The harbor has been handling fishing fleets since 1623.
The Quota
NOAA sets the number every year. This year it was 437,867 pounds of scallop meat across the whole fleet. When the fleet hits it, the season ends. No extensions. No appeals.
Each boat is allowed 200 pounds a day. At thirty to forty dollars a pound, the math works fast for the boats that are ready. The boats that do well show up with their gear sorted and their crew lined up. The season does not wait for anybody.
This year the window was twelve days.
NOAA called the closure on April 10th. The fleet had until midnight on the 12th to make their last trip. Then it was over.
What It Looks Like From Here
The boats work Stellwagen and they land in Gloucester. That's the arrangement. So the slips fill up and the crew comes ashore and the city absorbs it like it always has. The restaurants, gear stores, the bars on the waterfront, all of it running a little harder for a few weeks before the tourist season starts.

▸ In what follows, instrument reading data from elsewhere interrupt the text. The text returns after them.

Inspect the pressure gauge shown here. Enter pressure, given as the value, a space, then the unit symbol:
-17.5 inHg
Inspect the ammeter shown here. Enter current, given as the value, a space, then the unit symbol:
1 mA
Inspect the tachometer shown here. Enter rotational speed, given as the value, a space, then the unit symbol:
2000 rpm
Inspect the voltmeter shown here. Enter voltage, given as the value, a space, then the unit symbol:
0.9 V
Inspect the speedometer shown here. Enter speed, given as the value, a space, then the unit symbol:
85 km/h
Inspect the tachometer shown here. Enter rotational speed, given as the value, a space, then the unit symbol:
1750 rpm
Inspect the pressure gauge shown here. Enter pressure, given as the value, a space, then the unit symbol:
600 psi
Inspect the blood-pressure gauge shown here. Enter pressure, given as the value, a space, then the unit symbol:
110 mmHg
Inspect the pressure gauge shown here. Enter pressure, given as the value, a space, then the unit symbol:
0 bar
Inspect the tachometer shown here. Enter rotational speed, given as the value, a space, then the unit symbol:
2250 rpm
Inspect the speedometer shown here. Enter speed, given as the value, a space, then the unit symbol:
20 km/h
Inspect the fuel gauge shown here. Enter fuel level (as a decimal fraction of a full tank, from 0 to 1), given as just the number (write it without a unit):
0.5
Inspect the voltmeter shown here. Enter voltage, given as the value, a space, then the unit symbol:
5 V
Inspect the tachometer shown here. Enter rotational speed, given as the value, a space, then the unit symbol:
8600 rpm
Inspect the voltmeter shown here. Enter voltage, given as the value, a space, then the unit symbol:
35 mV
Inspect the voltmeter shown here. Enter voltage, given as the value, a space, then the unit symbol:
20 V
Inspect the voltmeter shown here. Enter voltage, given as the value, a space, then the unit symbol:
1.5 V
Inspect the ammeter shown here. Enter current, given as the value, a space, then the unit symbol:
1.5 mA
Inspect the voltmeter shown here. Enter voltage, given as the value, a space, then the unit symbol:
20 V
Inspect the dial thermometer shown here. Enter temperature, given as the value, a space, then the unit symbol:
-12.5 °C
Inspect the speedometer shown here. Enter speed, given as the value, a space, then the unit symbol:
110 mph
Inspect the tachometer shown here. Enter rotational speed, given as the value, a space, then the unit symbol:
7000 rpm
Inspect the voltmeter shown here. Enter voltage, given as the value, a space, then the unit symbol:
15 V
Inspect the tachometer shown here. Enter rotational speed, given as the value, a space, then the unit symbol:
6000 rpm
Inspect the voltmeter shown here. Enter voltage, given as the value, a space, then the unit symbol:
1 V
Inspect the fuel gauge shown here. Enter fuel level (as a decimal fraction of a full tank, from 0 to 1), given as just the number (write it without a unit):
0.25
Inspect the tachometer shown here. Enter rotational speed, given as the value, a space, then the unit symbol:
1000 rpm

The scallops are landed fresh every day. That's the whole point. An offshore boat might be out for days and the catch sits in the hold. These boats are back every night. Fresh product gets a better price.
You can watch them come in after dark. The floodlights on the piers stay on. A boat runs the channel, ties up, and the crew is already moving before the lines are cleated. The seagulls know the schedule. They follow the draggers out in the morning and back in at night, working the discarded shells and guts the whole way.
The fleet is not a uniform thing. Lobster boats in the 40-foot range sit at the dock next to 70-foot steel draggers from down the coast. Different rigs. Different home ports. Same catch. They are all out there towing heavy steel drags on the ocean floor, winching them back when they load up, and putting the crew to work shelling and cleaning so that only the adductor muscle makes it into the hold. The seagulls get the rest.
Three weeks of that work can pay like three months. This year it was twelve days.
Before They Left
The fleet did something before the season ended. A fundraiser down at The Lobster on the waterfront — raffle, silent auction, and the first annual Scallop Shuck-Off, deckhands competing for fastest cutter. The money went to the family of Jaxson Marston, a crew member who died at sea during last year's season, and to the families of the crew of the Lily Jean.
Fishermen taking care of fishermen. It doesn't get announced much and in Gloucester it just happens.
After
The moorings are emptying out now. The steel draggers have headed south. The Maine boats are gone. The harbor is returning to its ordinary April configuration. The lobstermen, the early pleasure boats getting splash dates sorted, the gulls working the water on their own schedule.
June will bring the day-trippers and the charter fleet and the whole summer apparatus. That's coming. But right now there's a pause between what just happened and what comes next.
The fleet will be back next April. Whether the window is longer than twelve days is unknown.